Problem description: Count the lines of the records below that contain the string "style", and give only that number.

Rows:
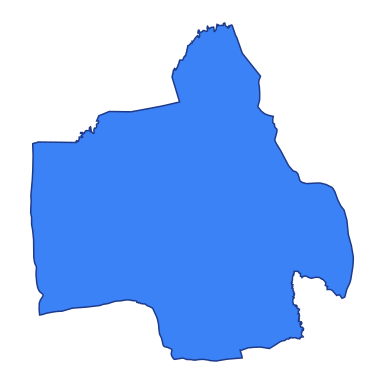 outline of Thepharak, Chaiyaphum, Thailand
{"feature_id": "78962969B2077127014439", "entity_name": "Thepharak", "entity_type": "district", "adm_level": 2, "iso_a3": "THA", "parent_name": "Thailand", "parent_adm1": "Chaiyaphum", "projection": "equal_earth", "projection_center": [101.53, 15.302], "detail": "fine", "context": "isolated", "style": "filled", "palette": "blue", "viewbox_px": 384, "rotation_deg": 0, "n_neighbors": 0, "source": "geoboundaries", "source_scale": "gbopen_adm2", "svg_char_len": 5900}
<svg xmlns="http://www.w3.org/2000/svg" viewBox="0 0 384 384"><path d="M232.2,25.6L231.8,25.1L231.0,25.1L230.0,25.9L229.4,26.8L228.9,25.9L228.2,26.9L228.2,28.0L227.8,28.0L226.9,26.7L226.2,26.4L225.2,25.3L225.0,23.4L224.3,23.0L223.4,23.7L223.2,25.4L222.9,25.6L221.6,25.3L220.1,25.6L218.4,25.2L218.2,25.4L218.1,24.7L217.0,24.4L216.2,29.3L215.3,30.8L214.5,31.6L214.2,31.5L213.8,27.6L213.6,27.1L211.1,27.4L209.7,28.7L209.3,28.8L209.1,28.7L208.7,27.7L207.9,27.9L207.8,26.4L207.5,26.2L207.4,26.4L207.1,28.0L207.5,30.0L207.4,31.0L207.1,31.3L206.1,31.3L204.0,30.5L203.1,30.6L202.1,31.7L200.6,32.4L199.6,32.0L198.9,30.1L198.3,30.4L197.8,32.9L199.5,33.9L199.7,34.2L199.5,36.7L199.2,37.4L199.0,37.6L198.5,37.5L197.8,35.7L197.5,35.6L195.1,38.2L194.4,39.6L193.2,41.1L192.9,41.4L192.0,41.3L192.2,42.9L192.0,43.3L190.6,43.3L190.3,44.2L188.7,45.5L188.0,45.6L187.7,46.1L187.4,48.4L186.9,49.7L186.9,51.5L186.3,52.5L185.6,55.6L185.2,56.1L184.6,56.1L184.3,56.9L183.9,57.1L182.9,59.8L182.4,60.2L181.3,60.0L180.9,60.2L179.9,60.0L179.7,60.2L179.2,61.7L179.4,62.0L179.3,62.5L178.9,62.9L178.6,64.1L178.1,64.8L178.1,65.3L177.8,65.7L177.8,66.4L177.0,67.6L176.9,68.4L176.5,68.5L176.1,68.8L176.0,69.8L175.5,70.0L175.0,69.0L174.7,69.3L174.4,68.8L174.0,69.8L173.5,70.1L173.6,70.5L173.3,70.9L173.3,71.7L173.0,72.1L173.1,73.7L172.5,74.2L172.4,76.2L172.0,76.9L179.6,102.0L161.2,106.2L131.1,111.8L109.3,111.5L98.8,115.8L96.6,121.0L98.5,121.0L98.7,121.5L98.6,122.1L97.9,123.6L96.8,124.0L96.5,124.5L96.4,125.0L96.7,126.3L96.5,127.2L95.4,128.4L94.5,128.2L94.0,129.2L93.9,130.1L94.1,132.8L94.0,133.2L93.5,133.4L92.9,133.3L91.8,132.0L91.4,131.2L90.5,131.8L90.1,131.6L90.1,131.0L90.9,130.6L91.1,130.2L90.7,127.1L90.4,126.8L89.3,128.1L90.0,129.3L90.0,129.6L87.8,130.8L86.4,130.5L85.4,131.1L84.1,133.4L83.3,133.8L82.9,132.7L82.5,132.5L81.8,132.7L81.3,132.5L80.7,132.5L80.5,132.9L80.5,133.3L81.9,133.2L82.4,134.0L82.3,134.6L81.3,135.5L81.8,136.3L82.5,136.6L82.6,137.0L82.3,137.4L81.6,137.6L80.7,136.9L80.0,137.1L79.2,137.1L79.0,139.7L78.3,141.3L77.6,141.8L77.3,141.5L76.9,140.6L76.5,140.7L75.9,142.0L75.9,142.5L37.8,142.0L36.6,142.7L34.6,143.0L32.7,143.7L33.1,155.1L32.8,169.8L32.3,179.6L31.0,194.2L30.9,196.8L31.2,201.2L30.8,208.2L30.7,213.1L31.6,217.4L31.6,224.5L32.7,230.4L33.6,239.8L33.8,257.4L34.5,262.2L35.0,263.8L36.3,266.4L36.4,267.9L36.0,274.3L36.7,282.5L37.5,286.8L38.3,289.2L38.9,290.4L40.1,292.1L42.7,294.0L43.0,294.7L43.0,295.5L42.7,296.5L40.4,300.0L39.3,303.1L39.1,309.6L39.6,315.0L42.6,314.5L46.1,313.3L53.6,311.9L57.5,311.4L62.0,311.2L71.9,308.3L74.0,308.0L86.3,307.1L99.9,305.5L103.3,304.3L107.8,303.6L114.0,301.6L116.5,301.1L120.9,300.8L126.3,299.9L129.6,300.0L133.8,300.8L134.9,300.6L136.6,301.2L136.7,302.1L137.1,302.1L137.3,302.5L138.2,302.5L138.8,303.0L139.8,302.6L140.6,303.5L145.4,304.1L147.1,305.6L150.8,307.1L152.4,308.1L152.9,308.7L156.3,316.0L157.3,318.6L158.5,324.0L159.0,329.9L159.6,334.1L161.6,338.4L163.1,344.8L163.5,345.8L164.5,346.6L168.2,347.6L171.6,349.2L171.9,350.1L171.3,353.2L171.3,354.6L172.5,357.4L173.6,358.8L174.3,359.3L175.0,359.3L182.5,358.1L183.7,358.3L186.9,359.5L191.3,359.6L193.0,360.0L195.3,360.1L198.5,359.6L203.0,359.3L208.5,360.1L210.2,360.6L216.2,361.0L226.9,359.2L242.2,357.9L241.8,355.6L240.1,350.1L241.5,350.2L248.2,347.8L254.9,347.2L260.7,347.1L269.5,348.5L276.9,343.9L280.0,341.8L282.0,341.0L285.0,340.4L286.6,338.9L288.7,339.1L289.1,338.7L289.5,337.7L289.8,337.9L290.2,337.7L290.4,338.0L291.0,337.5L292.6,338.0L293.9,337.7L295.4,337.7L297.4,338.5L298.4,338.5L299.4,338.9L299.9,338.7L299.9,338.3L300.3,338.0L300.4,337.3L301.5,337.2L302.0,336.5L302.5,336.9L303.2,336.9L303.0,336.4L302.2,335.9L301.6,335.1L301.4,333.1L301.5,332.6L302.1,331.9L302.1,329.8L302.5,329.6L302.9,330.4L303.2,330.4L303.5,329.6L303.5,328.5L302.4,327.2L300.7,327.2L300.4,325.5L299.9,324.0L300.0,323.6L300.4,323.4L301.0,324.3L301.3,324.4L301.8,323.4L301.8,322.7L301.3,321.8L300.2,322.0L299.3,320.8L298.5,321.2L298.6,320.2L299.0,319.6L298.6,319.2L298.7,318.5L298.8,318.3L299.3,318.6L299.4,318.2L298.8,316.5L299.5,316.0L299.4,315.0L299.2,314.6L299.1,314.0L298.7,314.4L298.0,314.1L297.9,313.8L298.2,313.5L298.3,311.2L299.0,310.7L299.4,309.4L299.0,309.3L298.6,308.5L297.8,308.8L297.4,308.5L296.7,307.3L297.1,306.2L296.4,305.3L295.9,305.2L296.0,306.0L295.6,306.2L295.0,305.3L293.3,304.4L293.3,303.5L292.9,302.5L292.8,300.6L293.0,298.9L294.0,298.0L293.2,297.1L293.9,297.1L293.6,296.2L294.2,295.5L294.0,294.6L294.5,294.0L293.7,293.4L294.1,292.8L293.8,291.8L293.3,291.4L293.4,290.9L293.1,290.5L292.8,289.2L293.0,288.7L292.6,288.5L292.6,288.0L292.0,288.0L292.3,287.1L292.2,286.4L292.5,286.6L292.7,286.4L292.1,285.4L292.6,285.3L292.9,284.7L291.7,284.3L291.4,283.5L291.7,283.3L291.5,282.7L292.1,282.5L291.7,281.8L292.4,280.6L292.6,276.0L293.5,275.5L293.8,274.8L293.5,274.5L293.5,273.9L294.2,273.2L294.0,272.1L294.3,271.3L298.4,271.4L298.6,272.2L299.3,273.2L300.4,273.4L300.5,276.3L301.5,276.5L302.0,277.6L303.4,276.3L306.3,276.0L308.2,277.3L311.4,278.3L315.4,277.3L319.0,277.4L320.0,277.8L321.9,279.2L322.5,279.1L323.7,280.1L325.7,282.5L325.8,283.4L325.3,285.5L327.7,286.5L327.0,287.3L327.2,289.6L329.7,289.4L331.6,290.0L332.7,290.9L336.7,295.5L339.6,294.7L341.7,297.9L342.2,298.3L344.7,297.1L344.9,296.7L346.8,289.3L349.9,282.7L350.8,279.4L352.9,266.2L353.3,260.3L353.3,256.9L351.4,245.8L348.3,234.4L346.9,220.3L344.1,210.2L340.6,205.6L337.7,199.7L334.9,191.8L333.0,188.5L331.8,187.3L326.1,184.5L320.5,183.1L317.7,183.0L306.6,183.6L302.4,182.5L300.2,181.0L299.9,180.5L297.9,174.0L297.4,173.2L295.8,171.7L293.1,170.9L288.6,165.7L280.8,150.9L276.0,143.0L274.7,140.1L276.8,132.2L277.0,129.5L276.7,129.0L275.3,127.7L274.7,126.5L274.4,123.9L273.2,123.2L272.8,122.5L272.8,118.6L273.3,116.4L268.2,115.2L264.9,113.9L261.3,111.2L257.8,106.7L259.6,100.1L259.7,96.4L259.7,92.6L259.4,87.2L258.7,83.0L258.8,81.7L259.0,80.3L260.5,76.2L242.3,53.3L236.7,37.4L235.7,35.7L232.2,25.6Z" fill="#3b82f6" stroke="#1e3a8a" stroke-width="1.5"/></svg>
--
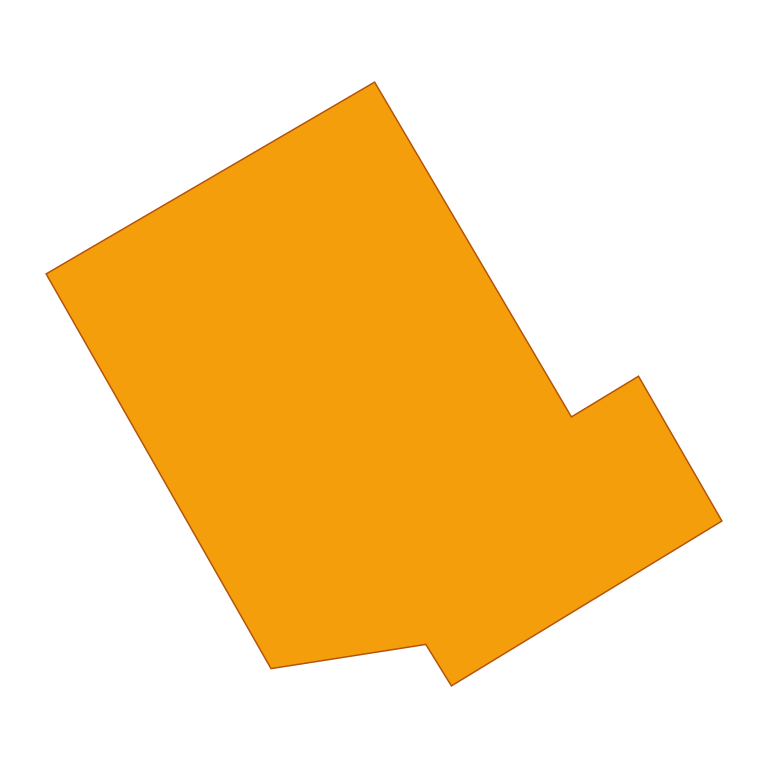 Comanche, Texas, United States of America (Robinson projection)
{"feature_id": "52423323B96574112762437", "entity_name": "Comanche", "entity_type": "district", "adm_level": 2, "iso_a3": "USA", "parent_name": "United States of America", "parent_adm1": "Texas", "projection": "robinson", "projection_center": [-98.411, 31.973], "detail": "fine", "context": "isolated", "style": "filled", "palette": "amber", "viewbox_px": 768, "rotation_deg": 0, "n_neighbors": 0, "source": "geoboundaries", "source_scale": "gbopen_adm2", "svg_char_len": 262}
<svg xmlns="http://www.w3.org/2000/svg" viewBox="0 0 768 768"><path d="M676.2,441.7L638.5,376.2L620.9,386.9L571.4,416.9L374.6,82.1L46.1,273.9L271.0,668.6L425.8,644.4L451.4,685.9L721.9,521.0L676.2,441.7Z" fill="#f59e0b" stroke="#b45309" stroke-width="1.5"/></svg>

Result of the task: 2